INFORMATION PROVIDED section start

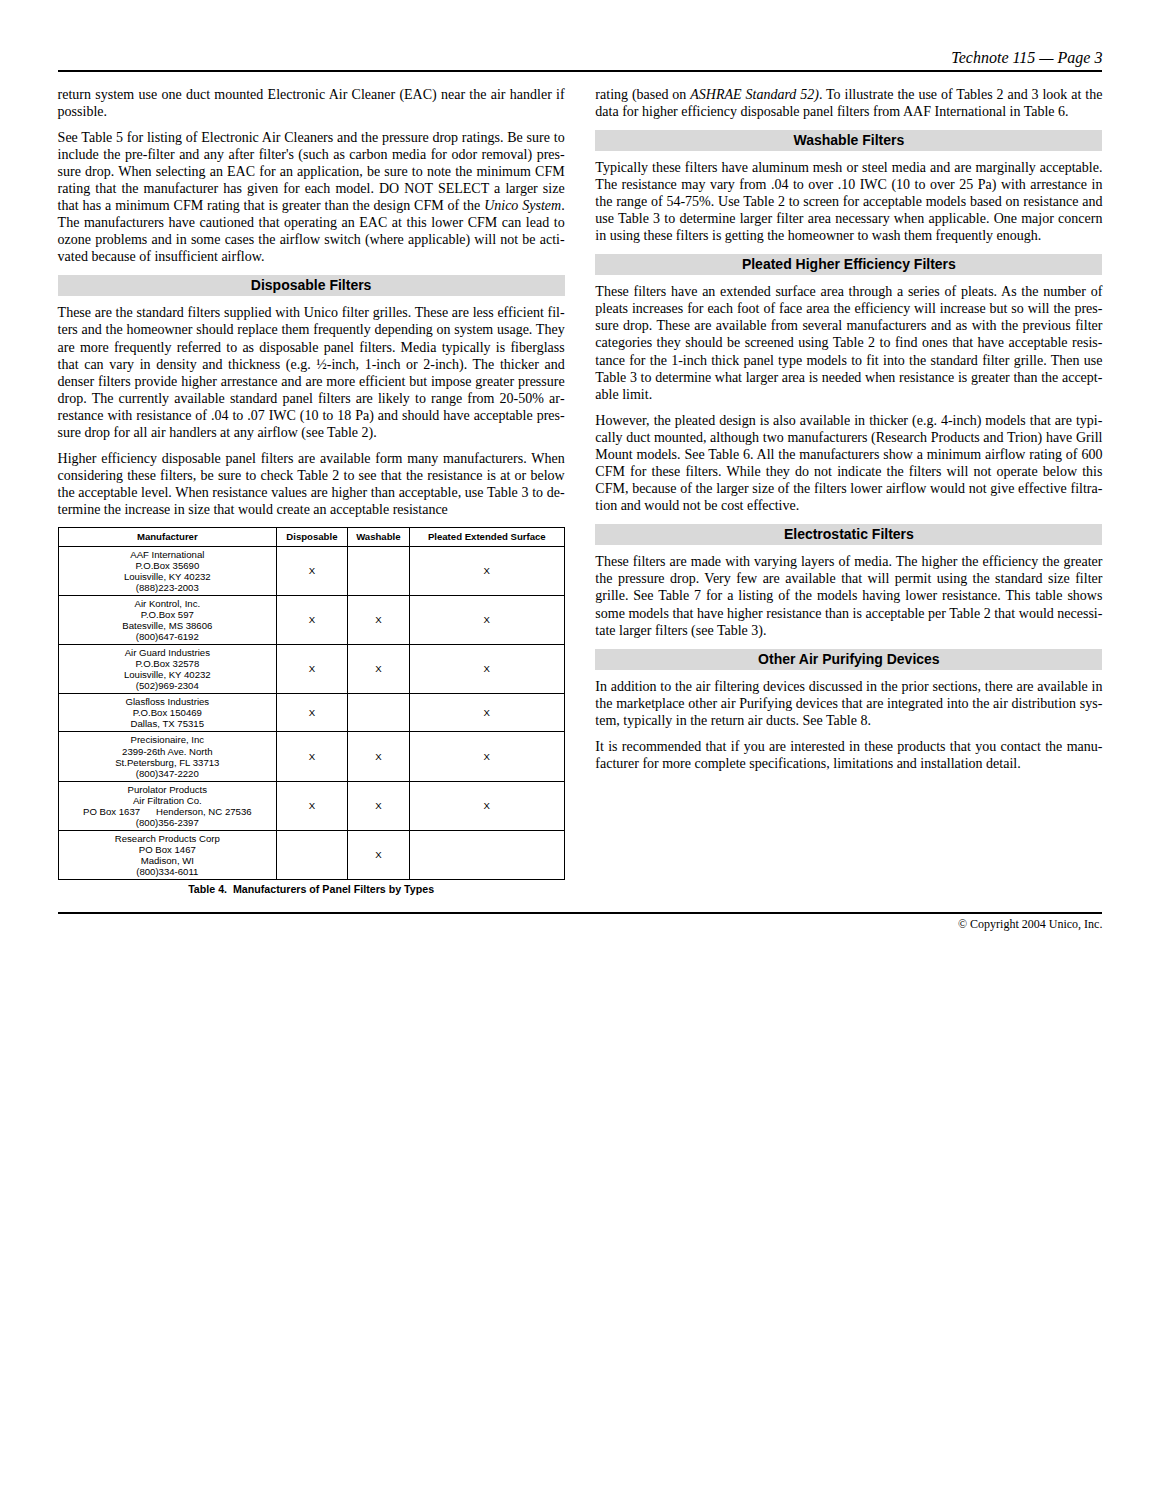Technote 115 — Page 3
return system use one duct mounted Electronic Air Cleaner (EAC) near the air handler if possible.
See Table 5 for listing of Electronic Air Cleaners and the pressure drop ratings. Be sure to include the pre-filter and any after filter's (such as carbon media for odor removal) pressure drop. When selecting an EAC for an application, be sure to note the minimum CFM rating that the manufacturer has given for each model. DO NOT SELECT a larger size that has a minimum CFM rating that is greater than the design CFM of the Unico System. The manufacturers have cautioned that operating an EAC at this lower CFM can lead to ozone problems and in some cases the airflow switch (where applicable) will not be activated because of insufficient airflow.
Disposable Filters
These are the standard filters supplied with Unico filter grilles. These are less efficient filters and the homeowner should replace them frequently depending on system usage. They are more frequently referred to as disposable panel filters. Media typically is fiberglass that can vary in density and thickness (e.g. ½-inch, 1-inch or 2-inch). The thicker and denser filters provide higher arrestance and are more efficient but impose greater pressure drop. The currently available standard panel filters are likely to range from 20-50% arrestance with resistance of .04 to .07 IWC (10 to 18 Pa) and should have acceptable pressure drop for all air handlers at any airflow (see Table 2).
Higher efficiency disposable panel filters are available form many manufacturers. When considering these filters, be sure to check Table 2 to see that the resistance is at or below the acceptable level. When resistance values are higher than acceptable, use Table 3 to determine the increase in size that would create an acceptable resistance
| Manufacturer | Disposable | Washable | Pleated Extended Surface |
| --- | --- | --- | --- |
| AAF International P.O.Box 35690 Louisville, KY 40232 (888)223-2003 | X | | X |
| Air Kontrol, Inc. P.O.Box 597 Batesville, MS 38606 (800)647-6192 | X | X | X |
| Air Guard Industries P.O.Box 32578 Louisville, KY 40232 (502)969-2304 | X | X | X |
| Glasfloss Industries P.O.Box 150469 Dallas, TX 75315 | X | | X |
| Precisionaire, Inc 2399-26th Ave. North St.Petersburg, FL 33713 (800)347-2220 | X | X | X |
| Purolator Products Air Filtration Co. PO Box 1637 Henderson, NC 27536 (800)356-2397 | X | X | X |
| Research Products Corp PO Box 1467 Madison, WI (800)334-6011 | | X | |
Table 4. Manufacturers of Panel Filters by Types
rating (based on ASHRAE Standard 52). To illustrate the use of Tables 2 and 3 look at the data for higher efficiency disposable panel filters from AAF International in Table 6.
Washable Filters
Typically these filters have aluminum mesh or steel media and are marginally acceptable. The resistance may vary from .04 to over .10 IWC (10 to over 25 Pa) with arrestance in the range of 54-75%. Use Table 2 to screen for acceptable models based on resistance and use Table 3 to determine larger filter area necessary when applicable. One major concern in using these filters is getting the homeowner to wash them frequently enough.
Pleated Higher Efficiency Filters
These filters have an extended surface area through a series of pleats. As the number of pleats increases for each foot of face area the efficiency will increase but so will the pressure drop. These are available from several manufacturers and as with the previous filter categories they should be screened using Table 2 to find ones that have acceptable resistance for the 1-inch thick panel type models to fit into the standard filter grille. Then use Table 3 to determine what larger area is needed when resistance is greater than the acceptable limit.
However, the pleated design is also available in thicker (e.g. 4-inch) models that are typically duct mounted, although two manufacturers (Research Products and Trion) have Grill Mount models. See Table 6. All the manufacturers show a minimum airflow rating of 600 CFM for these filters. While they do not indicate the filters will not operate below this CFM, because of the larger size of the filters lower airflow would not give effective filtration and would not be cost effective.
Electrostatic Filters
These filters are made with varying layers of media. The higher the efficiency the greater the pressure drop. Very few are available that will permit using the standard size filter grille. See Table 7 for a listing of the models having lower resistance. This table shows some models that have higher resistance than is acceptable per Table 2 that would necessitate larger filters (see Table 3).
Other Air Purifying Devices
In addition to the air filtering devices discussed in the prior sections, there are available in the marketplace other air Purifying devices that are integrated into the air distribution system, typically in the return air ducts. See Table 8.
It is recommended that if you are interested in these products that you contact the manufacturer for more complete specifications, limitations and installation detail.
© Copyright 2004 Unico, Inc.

INFORMATION PROVIDED section end
INFORMATION PROVIDED section start

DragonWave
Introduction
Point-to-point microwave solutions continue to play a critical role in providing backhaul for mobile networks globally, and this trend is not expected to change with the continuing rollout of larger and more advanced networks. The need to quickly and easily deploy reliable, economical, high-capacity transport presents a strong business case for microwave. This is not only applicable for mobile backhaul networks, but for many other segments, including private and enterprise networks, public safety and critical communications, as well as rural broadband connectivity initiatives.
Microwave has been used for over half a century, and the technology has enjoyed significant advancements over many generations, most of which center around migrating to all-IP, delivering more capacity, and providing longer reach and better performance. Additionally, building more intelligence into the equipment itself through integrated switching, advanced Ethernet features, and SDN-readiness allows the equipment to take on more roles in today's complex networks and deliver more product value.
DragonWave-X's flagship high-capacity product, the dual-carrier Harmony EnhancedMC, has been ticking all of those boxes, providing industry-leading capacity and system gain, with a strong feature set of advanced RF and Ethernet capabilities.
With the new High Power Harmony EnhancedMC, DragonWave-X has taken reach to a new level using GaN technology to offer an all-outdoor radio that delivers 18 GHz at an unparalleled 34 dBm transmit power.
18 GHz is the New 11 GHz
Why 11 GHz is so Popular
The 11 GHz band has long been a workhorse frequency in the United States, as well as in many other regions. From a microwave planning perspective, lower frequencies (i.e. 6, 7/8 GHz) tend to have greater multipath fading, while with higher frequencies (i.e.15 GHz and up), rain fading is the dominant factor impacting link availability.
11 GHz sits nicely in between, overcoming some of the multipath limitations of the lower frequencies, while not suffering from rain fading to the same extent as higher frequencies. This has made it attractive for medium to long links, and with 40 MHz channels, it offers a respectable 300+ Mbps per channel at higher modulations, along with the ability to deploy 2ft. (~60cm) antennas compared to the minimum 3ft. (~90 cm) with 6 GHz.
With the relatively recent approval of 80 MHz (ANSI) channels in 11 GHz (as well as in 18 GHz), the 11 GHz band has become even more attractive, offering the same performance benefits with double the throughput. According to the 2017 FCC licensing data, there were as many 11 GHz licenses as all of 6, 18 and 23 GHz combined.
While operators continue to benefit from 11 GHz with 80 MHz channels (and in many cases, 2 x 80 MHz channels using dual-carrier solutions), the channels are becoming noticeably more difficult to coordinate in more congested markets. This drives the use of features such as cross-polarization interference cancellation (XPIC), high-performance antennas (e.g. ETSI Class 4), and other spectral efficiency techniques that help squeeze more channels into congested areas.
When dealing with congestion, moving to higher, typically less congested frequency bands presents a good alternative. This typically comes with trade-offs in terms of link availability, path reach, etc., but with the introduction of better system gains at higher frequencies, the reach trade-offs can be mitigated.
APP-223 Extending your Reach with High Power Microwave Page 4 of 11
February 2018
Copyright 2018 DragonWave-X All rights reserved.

INFORMATION PROVIDED section end
INFORMATION PROVIDED section start

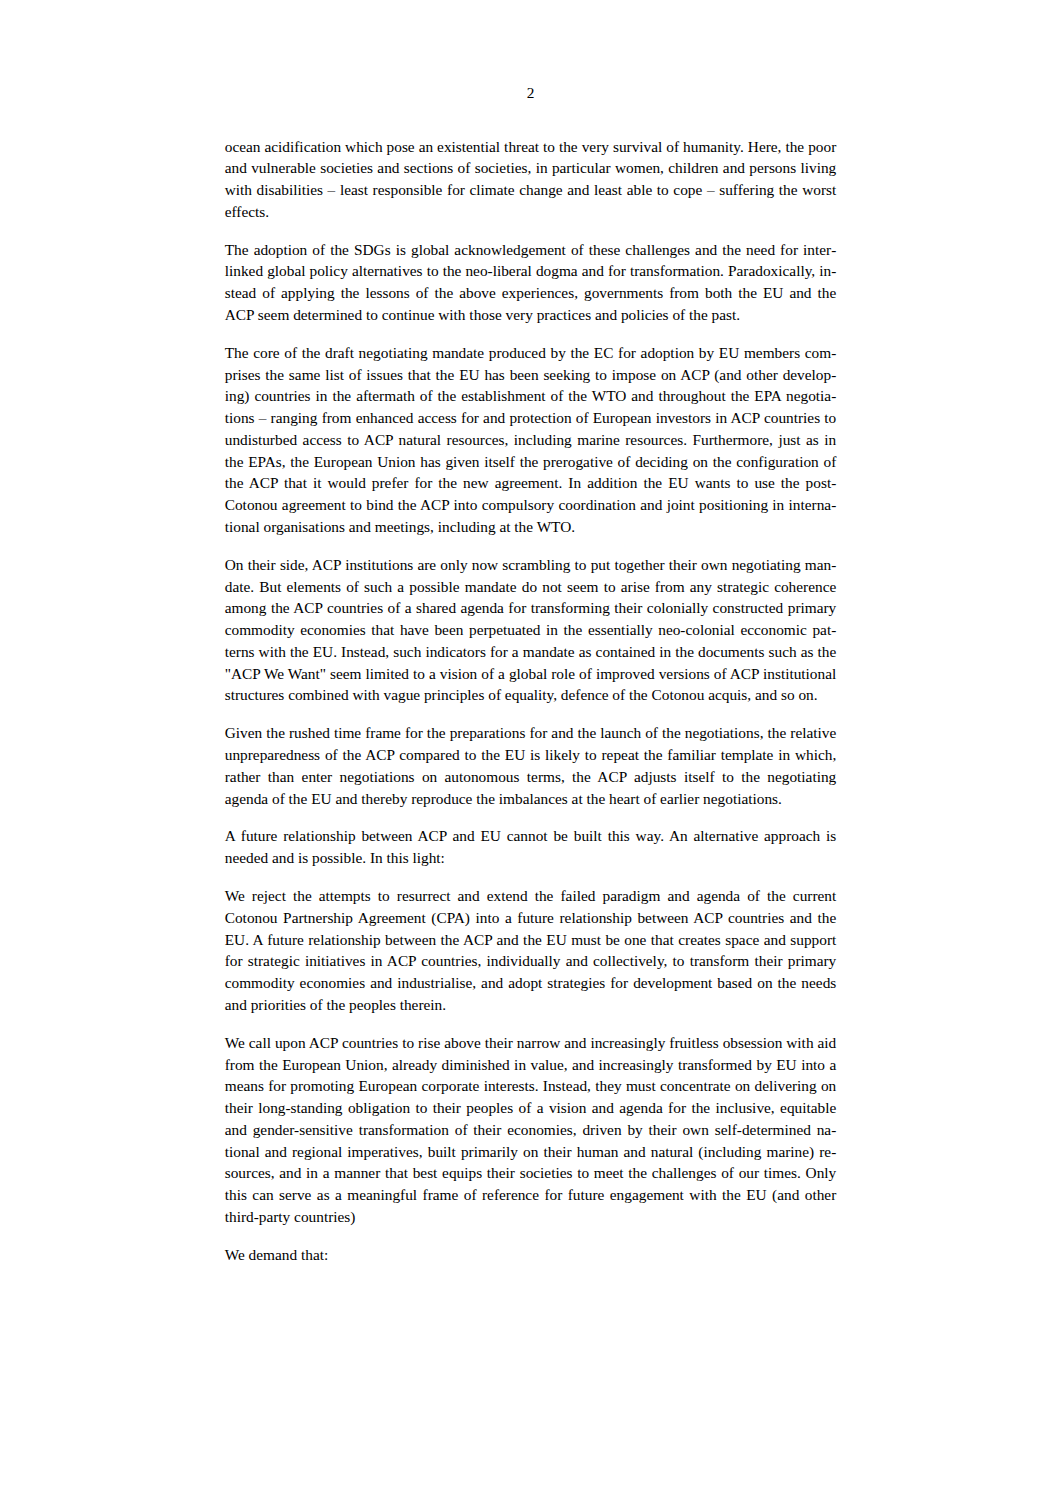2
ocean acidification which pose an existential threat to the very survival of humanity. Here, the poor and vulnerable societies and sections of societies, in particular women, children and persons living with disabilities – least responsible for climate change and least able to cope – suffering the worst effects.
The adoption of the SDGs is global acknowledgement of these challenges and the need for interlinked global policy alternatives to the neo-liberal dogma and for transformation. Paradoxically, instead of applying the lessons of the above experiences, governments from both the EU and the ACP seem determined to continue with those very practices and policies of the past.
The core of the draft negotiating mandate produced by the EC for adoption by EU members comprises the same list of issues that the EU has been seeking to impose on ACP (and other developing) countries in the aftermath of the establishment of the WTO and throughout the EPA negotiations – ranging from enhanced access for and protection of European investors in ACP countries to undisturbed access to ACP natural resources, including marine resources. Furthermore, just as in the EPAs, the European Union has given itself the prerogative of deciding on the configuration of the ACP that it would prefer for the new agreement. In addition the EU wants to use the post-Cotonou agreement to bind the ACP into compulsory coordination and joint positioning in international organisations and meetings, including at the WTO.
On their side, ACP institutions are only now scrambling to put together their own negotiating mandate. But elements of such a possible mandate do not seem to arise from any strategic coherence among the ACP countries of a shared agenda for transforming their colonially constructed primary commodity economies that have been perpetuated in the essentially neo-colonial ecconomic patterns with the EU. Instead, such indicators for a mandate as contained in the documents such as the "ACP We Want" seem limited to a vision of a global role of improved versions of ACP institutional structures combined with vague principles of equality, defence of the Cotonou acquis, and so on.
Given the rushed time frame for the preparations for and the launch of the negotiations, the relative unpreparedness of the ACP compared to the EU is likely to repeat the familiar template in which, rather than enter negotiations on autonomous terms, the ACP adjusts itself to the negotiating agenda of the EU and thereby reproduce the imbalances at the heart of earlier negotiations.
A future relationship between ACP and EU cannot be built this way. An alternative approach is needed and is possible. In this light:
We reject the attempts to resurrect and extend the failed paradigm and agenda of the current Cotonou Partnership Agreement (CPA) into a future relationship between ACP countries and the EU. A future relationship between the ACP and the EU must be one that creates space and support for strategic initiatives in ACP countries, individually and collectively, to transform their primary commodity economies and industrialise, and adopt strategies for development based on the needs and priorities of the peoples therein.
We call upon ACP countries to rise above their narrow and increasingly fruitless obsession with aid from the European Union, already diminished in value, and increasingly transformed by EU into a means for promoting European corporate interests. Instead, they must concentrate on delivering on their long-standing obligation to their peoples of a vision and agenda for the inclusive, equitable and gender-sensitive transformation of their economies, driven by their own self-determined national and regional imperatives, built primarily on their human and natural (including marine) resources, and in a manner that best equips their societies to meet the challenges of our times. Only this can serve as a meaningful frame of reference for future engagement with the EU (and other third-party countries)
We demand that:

INFORMATION PROVIDED section end

* _GOAL OF THE EXERCISE_
Return the span of lines in the data above that opens at the line with "APP-223 Extending your" and closes at the line with "Copyright 2018 DragonWave-X", exactly, ends included, nothing else.

* _WRITTEN RESPONSE_
APP-223 Extending your Reach with High Power Microwave Page 4 of 11
February 2018
Copyright 2018 DragonWave-X All rights reserved.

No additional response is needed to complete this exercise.